Dr. Montagne: No, that's a great question. Just to add something from the previous question because people don't know, we screen people by the major genetic risk factor for Alzheimer's disease, which is apolipoprotein E4, so we know that the people carrying this particular gene have more chance to develop Alzheimer's disease than other people. And these people, they have much more vascular problems in the brain and they are still cognitively normal. So, we can detect...as you said, we can detect perhaps...I don't want to speculate, but we know roughly that at least we can detect 10 years, if not more, prior to cognitive decline, we can detect those vascular problems. So, as you said, there is a window where we can intervene and if we have the right therapeutic, we can possibly protect the vessel and what I used to say seal the barrier to avoid this leakage.

So, the way I see it, so first of all the research is ongoing right now, there's a lot of...a lot not, but several targets that are very promising, currently tested in both animals and clinical trials to try to protect these vessels. Because it's not only a question of leakage but if the vessels are not functional, there is not enough blood flow throughout the whole brain, which is a big problem. So, I see that as two vascular issues, blood flow is reduced plus the leakage of the barrier. So, we know that we have a few targets that basically target different cell types that comprise the neurovascular unit, so there's the endothelial cells that are forming tubes, basically, that's where the blood is flowing.

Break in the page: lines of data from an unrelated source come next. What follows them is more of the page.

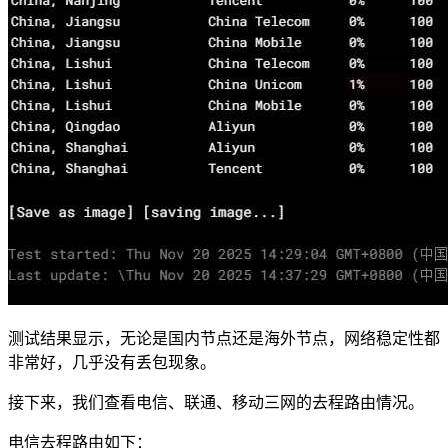
测试结果显示，无论是国内节点还是海外节点，网络稳定性都
非常好，几乎没有丢包现象。
接下来，我们查看电信、联通、移动三网的去程路由情况。
电信去程路由如下：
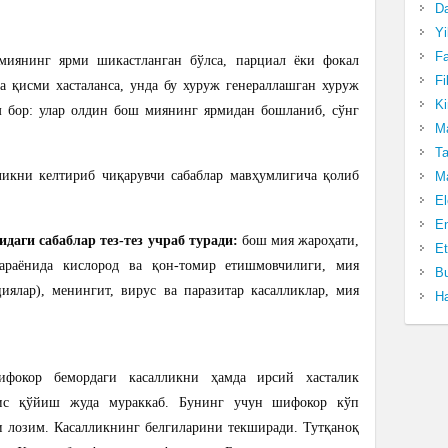
Da
Yi
Fa
иянинг ярми шикастланган бўлса, парциал ёки фокал
Fi
 қисми хасталанса, унда бу хуруж генераллашган хуруж
Ki
м бор: улар олдин бош миянинг ярмидан бошланиб, сўнг
Ma
Ta
ликни келтириб чиқарувчи сабаблар мавҳумлигича қолиб
Ma
El
En
даги сабаблар тез-тез учраб туради:
бош мия жароҳати,
Et
араёнида кислород ва қон-томир етишмовчилиги, мия
Bu
ялар), менингит, вирус ва паразитар касалликлар, мия
Ha
фокор бемордаги касалликни ҳамда ирсий хасталик
хис қўйиш жуда мураккаб. Бунинг учун шифокор кўп
 лозим. Касалликнинг белгиларини текширади. Тутқаноқ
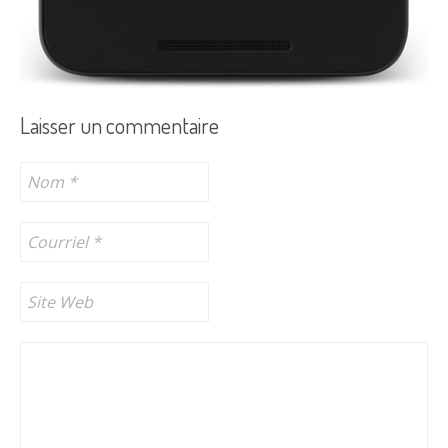
Laisser un commentaire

But around these vessels, there's multiple layers of different cell types. One of them that is...at least to me, one of the most important ones is called the pericyte, so they're wrapped around the blood vessels in the brain. And those cells are very sensitive, they detach the vessels and they die very early in the disease. And if they are not there to maintain the integrity of the barrier, we know that there are these leakages. So, the whole idea of the different labs in the world is to make sure that these pericytes wrapping the smallest vessels in the brain don't detach, they have to stay there to maintain the integrity and to avoid leakages.

So, very simple targets, either targeting the endothelial cells themselves or targeting the pericytes directly. There's gene therapy, there's a lot of things ongoing, stem cell therapy and things like that, that are very promising. So, I would say it won't happen tomorrow in the sense that it's going to take a while to do the clinical trials. But I want to stay very optimistic for the people listening because we are talking about less than 10 years, I would say, if these targets are successful, which they already are in animal models, we're going to have some sort of intervention to fix the blood vessels in the next few years. So, I think it's very important. And to do that, the critical part, as you said, there's a lot of failure in anti-amyloid treatments, we have to design the trial very...you know, we have to really think about the design of the trial and what are the category of people you want to treat, right?

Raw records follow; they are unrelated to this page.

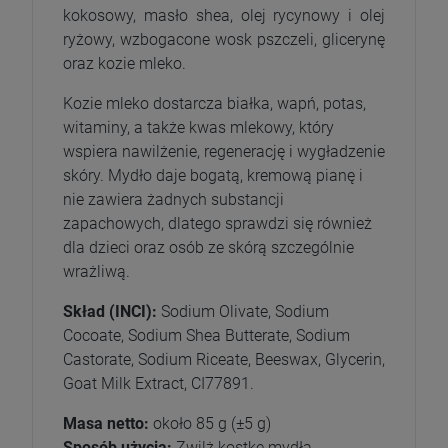
kokosowy, masło shea, olej rycynowy i olej
ryżowy, wzbogacone wosk pszczeli, glicerynę
oraz kozie mleko.
Kozie mleko dostarcza białka, wapń, potas,
witaminy, a także kwas mlekowy, który
wspiera nawilżenie, regenerację i wygładzenie
skóry. Mydło daje bogatą, kremową pianę i
nie zawiera żadnych substancji
zapachowych, dlatego sprawdzi się również
dla dzieci oraz osób ze skórą szczególnie
wrażliwą.
Skład (INCI):
Sodium Olivate, Sodium
Cocoate, Sodium Shea Butterate, Sodium
Castorate, Sodium Riceate, Beeswax, Glycerin,
Goat Milk Extract, CI77891.
Masa netto:
około 85 g (±5 g)
Sposób użycia:
Zwilż kostkę mydła,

And I think one way, as you said, is screening people by APOE genotype. So, if you have a genetic risk, you could get the treatment. But again, we're talking about one-fourth of the population of the world having the APOE4 genotype. Or one-third, there are heterozygous and homozygous people. So, I don't think it's realistic to just screen the entire population and just give them the treatment to fix their blood vessels. What could be a bit more realistic is to do a combination of biofluid biomarkers that are quite...where we can see whether there's things that start to go wrong in your brain and when we know that there is something we can do to fix the vessels before there is a neurodegeneration and cognitive decline. So, I think it's more like maybe screening for APOE but also screening for other things around that will tell you, "Okay, this particular individual will benefit from getting a drug that will fix the blood vessel."

And I truly believe, based on the animal experiment and based on the current literature and clinical trials, that, yeah, if we fix the blood vessels, we may not be able to cure...that's a big word, cure Alzheimer's disease, but at least we will be able to postpone the symptoms by quite a few years for sure, which is a big deal, obviously, for day-to-day. You know, when people live with dementia on a daily basis, it's a nightmare. So, if you can have a decent life for another 10 years, that's a big progress. I mean, hopefully, we want to cure the disease, but I think we are going to the right direction.